Key to this is ensuring there is a full understanding of the information flows: how is information collected and used and where does it go within the relevant data systems? Taking into account October's developments, IT contractors will want to be particularly alert to the following.
- Systems hosted or accessed in other countries, or other transfers of data to organisations in other countries. There needs to be a formal legal and risk assessment prior to the transfer of personal data outside the EU; in particular the US, given the new uncertainty over the protection provided by the Safe Harbour regime and the risks of US government access. Contractors working at US (or other non-EU) organisations should consider how to facilitate data transfers out of the EU by ensuring standards of protection similar to those required by EU laws are applied to the relevant data systems and activities.
- Sharing customer data with other organisations, which may include the sale of databases, or allowing access to systems by group companies or business partners (within or outside of the EU). In addition to the data transfer restrictions discussed at (a), data protection law requires data to be used "fairly and lawfully". This includes informing customers how data may be shared or sold, and it will usually be necessary to give them a clear choice whether or not to do so. Mechanisms for providing information and obtaining consent need to be built into the design of the system which collects the data in the first place.
- Marketing activities. Customer consent is required before sending unsolicited marketing messages by SMS, email or automated calling systems.

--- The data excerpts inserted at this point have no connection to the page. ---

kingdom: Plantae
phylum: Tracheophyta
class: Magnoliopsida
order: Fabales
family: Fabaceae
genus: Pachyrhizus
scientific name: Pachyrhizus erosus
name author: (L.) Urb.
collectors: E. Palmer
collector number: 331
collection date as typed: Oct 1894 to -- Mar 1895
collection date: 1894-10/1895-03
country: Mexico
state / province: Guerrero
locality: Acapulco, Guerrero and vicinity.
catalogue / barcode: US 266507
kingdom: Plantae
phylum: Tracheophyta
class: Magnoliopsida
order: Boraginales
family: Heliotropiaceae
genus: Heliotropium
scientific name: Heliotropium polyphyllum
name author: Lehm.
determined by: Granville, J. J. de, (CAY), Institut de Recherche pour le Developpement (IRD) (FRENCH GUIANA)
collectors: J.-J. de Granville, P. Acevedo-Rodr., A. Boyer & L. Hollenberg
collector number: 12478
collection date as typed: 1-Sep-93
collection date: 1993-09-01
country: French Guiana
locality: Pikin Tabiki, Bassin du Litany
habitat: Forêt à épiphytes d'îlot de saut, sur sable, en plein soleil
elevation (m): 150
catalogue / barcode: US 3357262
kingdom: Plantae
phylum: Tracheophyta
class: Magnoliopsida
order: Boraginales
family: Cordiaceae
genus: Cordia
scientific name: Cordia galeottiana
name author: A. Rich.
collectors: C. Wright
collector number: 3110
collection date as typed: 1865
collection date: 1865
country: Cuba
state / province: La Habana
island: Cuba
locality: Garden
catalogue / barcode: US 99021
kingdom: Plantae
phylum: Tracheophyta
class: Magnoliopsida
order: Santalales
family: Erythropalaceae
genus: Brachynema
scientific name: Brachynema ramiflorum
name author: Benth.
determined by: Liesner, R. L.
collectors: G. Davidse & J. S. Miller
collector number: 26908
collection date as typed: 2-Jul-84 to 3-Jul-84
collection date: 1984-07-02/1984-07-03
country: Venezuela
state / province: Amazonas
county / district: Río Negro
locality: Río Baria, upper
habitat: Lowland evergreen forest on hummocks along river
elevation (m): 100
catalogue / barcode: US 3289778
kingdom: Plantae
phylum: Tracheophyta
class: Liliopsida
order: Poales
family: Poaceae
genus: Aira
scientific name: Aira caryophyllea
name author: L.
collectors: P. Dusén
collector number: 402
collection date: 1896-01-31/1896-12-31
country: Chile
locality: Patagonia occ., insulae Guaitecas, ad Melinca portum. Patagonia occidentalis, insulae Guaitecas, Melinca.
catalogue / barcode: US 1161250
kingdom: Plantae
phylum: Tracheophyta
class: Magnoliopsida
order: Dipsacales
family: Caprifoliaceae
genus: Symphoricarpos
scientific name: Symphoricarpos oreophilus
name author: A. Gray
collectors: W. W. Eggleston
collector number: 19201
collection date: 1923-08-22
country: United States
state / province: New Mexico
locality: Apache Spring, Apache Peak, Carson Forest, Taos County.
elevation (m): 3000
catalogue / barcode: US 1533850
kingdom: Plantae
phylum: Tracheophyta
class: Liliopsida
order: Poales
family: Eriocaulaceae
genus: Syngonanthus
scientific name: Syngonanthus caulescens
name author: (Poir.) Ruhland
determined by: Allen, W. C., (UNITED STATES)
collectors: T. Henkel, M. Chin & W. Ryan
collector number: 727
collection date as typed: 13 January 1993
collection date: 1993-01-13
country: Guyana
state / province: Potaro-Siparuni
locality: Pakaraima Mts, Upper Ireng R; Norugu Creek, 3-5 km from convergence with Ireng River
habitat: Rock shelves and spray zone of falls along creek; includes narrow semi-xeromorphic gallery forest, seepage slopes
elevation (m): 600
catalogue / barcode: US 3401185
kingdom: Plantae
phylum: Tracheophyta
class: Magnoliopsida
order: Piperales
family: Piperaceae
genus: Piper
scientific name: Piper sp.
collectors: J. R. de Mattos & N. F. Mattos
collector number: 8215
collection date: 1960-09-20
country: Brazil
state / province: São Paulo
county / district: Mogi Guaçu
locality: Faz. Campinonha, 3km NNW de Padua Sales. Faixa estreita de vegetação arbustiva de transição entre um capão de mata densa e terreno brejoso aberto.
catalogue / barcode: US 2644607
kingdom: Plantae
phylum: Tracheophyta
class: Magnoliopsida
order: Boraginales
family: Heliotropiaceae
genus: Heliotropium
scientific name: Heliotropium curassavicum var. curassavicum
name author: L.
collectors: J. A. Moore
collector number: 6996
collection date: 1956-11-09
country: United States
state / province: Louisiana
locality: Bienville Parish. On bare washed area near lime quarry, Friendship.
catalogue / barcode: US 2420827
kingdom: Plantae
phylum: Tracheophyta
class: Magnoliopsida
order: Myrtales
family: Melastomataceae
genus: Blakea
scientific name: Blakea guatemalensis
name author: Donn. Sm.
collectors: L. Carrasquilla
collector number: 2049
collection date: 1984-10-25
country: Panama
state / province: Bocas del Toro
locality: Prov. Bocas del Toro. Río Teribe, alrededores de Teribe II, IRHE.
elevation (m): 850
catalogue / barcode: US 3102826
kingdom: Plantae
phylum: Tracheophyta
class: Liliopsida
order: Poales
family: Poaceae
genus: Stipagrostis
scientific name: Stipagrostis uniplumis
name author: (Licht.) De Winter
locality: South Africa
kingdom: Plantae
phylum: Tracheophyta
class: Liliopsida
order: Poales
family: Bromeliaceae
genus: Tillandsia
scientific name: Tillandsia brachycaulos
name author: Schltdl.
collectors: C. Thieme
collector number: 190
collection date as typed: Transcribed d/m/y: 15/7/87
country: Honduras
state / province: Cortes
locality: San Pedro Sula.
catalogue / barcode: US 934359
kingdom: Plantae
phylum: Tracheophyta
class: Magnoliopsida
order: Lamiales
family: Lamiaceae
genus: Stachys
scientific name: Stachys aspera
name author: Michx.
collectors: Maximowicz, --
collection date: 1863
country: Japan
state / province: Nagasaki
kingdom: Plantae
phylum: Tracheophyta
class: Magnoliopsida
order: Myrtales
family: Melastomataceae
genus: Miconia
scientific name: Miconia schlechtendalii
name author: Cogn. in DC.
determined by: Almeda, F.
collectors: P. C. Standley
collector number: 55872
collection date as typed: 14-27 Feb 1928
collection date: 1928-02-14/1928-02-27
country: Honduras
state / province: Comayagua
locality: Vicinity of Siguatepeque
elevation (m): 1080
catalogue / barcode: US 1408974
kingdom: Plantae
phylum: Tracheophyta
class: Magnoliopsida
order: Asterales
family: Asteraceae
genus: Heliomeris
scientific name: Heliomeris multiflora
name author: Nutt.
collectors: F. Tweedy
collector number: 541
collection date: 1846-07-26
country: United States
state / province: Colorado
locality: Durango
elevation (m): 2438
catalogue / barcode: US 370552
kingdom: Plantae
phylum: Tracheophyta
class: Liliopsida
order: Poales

Marketing systems and databases need to obtain, capture and manage marketing contact details and consents appropriately.
- Data security measures. Data protection law requires organisations to implement appropriate measures to protect customer and employee data from loss or misuse. Risk assessments are needed to determine what is "appropriate", both at the time of system design and on an ongoing basis. Clear procedures on what to do if things go wrong should also be established. As highlighted above, security breaches do happen as a result of hacks, staff errors or otherwise, and how an organisation reacts can limit the negative impact. This should include containing and remediating the breach, and managing the relationship with customers, staff, the media and regulators.
Final thought
October was a busy month, but November doesn’t look set to be quieter. At the time of writing, we have already had a draft new law affecting access to and use of communications data; continuing debates on international data transfers, and more ICO monetary penalties for breaches. There is no pause to the flow of play – the time for you and your clients to take action is now.